I have been looking into getting a leopard gecko for about a month now. I have looked up a couple dozen sites, and hundreds of posts from everything to what to feed them to substrates to put them on. One thing I have been looking for an answer to, with no luck, is if a leopard gecko can be put on paper guinea pig/hamster bedding. They are large peices that a leopard gecko wouldnt be able to eat, even if a leopard gecko tried to eat it intentionally, so I highly doubt that it would risk any chance of impaction. I feed my bearded dragon in another container and plan to do the same with my leopard gecko also. 

Carefresh Pet Bedding - Carefresh Small Animal Bedding Available Online at petco.com Animal_1-_-Carefresh%20Natural%20Pet%20Bedding-3370
Is the link to the type of bedding I am asking about.

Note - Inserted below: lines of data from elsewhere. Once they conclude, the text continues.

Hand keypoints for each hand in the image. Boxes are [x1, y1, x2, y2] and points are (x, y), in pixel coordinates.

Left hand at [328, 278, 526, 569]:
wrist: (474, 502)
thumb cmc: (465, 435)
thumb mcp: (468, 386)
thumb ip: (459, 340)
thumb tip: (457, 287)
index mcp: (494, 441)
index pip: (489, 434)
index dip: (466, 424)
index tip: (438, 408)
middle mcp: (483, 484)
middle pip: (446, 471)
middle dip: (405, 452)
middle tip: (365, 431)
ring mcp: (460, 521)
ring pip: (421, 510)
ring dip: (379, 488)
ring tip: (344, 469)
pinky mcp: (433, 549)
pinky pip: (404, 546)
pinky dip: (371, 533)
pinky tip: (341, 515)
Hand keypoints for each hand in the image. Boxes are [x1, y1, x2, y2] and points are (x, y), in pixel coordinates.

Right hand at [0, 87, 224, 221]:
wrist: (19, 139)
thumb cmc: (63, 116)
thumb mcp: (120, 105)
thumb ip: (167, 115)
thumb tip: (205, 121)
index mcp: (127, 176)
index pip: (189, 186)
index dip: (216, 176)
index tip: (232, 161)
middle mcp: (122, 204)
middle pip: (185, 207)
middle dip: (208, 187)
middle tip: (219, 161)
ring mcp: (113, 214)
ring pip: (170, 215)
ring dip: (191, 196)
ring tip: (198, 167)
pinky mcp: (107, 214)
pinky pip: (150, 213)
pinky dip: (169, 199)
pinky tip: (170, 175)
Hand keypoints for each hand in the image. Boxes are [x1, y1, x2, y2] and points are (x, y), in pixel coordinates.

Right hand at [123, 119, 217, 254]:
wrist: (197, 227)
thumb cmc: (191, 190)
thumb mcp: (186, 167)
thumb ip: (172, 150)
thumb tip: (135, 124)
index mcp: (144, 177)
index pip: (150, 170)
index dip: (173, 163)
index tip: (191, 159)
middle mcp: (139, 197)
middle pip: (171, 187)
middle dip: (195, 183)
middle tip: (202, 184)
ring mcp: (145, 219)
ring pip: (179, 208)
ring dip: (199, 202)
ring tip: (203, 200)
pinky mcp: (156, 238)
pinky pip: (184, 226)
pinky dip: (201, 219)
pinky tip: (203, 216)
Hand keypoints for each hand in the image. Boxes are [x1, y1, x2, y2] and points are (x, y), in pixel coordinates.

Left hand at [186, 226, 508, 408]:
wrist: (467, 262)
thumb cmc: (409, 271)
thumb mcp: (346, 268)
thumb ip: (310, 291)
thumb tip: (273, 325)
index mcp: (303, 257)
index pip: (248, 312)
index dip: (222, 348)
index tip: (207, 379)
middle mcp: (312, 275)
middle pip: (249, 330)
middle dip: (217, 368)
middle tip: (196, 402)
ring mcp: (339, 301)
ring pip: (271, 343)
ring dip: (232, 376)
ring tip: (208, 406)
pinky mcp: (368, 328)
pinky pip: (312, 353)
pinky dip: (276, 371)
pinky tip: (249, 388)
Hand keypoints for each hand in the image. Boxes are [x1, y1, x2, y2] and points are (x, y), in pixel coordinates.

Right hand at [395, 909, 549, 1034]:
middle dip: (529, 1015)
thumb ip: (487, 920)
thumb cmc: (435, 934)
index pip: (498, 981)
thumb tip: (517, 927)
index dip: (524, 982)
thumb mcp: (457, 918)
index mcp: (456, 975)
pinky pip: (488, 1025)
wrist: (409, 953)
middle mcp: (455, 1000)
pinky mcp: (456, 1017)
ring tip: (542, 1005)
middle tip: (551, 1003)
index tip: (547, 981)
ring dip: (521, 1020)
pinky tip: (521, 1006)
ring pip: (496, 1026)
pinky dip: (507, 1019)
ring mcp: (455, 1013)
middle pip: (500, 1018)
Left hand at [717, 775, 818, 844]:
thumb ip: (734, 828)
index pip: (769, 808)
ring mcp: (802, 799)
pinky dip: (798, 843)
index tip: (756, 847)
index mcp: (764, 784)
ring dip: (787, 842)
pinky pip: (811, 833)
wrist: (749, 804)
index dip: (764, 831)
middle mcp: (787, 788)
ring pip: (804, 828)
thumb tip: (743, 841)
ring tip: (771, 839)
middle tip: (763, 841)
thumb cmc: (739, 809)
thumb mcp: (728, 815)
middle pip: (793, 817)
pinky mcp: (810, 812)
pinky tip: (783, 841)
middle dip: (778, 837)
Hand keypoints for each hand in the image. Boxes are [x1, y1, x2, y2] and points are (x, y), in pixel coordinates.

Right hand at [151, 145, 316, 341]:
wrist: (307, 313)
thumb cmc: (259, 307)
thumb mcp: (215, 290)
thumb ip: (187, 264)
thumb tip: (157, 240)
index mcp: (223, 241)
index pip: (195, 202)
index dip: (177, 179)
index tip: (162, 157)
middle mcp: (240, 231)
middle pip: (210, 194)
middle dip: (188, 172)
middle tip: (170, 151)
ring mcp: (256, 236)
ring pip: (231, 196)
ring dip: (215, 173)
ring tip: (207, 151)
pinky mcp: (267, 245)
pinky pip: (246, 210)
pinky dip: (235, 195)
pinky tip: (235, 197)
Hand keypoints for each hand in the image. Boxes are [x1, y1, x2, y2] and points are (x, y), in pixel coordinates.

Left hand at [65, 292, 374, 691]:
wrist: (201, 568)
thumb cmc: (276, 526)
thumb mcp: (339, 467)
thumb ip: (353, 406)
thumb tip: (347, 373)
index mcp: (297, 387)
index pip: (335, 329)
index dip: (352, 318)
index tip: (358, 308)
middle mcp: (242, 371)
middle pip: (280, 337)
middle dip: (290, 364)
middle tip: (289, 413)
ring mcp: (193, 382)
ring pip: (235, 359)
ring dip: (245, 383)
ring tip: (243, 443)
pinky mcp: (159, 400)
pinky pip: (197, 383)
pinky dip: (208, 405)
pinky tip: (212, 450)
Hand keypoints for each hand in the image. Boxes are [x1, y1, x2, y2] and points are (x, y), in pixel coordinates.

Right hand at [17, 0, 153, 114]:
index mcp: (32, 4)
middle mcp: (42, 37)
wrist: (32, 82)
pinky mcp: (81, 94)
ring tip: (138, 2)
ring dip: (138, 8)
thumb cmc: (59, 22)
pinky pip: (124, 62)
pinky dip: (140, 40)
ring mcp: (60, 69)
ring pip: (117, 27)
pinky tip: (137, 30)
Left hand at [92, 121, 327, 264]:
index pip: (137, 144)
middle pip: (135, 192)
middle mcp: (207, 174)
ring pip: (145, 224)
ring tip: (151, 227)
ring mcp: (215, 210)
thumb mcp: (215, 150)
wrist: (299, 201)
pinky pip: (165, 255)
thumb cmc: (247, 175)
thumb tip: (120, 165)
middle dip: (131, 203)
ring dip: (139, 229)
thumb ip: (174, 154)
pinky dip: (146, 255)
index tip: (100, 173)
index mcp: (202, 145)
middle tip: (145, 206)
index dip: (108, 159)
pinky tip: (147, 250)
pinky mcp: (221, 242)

Also, would this be usable?
Planet Petco Aspen Wood Bedding for Small Animals - Pet Substrate from petco.com


----------



## Madhouse5 (Jun 6, 2011)

myself i like substrate that is more like there on in the wild , i would say that for leo`s i would not use them i would go with kitchen roll with young geckos then once over a year move onto a rocky substrate using rocks and slate also give them a aria to dig in mix of sand and soil more so if your breeding so i would keep hamster bedding for hamsters not lizards 

hope it helps 

Paul


----------



## awh (Aug 20, 2008)

i would not use either both are not suitable for 
use either lino of floor tiles with the heat mat under them 
i use floor tiles with a few pebbles and a cork half log


----------



## davy27 (Jul 17, 2011)

real slate it has a texture and good with a heat mat i keep both mine on it and it looks nice


----------



## danstar33 (Apr 13, 2012)

I wouldnt reccomend using the hamster bedding, its always better to be safe than sorry. if you go for either a lino mat or floor tiles, i used Pound-Land for my tiles, covering a 4 foot viv for 2.00 with spare bits just incase. i would reccomend giving it a quick wipe over in a sink once a week with a reptile safe disinfectant. there are a few designs, peddbles and mozaics etc, there is a sand one i found that looks really nice.

hope i helped, 
Dan.:2thumb:


----------